The following essay comments on the interview with Hans-Georg Maaßen conducted by Moritz Schwarz and published in Junge Freiheit on August 14, 2020. An English translation of the interview appears here.

In the wake of the opening of the Berlin Wall and the collapse of the Soviet Union, it appeared that liberal democracy was on an inexorable victory march around the world. The Soviet satellite states threw off their Communist shackles, and the occupied Baltics regained their independence. Even Russia seemed briefly to be lurching toward modern governance structures, and the Central Asian states, the “stans,” claimed their own sovereignty (if only, often as not, to revert to indigenous forms of authoritarianism). The age of Latin American dictatorships belonged to the past, certainly in the southern cone and in Brazil, although not in Venezuela and Cuba. The last aftershocks of that democratic optimism informed the hope that toppling Saddam Hussein in Iraq would set off a similar democracy wave in the Middle East; no doubt the demonstration of the vulnerability of the dictator in Baghdad set the stage for the Arab Spring of 2011, another burst of hope.

That Arab Spring of hope gave way to a new winter in the Middle East and not only there.
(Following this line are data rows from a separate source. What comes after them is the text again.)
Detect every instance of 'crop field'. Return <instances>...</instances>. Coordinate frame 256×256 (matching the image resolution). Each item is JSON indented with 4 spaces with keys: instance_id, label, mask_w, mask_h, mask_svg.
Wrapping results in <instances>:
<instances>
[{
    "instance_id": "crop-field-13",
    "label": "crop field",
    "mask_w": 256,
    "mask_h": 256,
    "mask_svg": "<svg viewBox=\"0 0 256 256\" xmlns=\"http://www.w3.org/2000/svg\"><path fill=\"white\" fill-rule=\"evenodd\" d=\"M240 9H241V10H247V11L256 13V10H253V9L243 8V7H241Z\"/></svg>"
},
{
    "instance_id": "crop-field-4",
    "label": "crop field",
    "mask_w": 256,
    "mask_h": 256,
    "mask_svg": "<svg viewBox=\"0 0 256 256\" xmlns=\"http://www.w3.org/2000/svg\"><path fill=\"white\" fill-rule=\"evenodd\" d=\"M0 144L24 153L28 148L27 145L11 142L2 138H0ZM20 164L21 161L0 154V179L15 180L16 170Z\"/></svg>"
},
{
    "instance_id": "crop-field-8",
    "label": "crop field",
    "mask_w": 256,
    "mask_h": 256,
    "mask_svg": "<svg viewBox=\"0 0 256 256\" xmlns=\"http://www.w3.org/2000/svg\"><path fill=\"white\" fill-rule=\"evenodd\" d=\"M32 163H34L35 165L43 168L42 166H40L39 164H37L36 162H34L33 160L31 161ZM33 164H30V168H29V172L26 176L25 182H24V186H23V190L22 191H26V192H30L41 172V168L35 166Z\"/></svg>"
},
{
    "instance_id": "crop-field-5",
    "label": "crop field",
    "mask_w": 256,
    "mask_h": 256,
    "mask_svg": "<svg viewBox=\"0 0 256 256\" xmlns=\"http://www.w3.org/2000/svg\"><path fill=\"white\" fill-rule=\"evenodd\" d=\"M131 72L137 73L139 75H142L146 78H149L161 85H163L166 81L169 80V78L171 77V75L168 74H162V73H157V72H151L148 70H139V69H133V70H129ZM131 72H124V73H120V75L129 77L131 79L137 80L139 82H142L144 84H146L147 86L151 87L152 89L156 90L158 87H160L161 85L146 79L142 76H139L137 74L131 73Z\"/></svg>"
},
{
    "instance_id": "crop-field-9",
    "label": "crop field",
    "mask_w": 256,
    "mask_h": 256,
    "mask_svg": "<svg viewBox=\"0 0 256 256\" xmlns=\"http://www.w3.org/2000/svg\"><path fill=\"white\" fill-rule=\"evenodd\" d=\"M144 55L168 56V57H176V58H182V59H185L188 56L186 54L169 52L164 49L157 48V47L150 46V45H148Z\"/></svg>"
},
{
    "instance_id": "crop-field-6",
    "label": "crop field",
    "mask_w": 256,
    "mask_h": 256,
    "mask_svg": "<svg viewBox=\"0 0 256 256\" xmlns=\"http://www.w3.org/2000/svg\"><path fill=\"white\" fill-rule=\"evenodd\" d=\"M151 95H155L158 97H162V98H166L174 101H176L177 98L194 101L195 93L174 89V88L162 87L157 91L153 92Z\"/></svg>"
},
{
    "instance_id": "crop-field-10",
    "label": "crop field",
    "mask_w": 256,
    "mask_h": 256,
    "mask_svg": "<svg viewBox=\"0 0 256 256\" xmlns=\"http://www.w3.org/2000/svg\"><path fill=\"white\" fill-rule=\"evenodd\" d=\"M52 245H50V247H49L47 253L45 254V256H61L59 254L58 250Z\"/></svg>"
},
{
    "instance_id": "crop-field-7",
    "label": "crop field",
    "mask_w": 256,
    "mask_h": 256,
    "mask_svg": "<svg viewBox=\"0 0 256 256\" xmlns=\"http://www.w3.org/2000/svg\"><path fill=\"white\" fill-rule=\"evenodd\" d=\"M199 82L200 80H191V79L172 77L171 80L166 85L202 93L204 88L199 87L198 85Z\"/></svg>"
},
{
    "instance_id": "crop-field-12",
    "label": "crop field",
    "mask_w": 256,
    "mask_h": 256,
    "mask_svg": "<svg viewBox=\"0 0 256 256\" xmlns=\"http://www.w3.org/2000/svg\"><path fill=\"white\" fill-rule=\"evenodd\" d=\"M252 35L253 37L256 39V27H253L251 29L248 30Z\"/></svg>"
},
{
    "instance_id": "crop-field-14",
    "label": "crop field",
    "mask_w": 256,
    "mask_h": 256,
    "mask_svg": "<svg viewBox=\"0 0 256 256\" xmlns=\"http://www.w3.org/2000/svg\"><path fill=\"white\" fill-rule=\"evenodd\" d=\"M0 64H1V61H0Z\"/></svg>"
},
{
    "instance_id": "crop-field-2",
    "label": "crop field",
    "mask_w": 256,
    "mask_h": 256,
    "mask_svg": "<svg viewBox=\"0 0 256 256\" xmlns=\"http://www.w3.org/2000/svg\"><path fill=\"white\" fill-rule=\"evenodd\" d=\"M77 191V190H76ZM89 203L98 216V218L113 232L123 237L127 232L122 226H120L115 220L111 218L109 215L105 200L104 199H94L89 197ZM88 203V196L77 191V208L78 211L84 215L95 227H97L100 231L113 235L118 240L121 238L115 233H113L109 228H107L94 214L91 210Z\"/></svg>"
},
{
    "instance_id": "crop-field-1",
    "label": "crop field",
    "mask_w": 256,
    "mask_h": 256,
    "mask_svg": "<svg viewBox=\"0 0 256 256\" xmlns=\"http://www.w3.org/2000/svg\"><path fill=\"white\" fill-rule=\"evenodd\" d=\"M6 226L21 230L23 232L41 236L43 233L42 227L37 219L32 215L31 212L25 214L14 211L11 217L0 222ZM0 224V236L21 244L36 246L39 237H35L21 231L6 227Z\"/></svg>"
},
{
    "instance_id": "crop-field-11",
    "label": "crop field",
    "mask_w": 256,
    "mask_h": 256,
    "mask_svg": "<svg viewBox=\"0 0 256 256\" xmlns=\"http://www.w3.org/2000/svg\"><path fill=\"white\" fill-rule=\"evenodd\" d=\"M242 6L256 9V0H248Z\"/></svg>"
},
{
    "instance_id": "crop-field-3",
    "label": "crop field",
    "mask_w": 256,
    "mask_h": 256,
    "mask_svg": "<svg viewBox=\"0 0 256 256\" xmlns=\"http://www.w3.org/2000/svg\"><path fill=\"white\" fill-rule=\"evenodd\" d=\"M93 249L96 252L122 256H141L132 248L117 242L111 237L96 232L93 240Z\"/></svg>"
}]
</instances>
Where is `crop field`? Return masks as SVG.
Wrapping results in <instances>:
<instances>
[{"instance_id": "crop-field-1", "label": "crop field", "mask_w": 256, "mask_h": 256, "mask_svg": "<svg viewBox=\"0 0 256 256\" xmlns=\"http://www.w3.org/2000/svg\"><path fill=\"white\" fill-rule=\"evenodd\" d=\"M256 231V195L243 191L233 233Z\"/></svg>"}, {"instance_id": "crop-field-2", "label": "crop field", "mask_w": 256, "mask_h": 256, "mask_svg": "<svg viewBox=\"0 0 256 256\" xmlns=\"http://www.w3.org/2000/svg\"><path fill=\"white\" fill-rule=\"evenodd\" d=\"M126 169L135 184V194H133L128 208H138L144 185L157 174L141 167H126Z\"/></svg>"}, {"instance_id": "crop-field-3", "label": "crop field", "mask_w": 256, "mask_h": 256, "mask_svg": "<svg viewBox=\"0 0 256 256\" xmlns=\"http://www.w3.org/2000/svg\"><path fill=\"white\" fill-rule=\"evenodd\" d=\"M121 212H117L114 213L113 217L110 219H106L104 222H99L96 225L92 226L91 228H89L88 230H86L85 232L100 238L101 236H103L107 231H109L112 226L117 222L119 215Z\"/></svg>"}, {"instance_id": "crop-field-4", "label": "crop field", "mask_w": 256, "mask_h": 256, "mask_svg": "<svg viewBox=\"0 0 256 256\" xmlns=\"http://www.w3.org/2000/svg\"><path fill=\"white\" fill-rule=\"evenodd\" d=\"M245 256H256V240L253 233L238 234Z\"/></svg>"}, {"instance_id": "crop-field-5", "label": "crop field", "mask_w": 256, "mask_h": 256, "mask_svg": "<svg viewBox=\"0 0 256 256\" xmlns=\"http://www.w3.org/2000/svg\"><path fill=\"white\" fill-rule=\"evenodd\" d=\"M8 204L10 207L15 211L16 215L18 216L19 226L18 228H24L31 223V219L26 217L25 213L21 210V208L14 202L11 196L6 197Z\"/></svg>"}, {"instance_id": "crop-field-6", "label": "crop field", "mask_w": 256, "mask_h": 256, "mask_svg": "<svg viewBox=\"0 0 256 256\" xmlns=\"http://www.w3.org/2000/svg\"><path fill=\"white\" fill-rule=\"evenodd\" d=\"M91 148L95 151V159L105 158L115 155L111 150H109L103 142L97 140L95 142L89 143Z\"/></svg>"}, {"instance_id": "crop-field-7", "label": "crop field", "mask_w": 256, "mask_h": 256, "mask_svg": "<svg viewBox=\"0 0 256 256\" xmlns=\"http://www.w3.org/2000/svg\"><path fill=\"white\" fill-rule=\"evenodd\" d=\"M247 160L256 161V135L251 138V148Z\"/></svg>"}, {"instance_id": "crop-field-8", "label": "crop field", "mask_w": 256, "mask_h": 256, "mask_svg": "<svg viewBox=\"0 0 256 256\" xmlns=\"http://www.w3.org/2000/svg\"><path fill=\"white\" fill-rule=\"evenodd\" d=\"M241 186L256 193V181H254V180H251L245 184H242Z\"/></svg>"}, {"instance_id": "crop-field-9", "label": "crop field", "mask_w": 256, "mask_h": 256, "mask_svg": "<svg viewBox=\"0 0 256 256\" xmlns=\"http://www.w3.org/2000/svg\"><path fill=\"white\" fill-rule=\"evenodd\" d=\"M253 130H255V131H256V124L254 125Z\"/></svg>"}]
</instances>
The wave of democracy has been followed by a wave of repression. Perhaps one should have paid more attention in 1989, which not only witnessed the November celebration in Berlin but also the bloody June in Beijing, where the democracy movement at Tiananmen was murdered by the Communist Party and its tanks. It was wrong to assume that the formal end of the Soviet Union meant the end of Communism altogether or that Communist agitation would cease to undermine free societies. That old mole continues to burrow.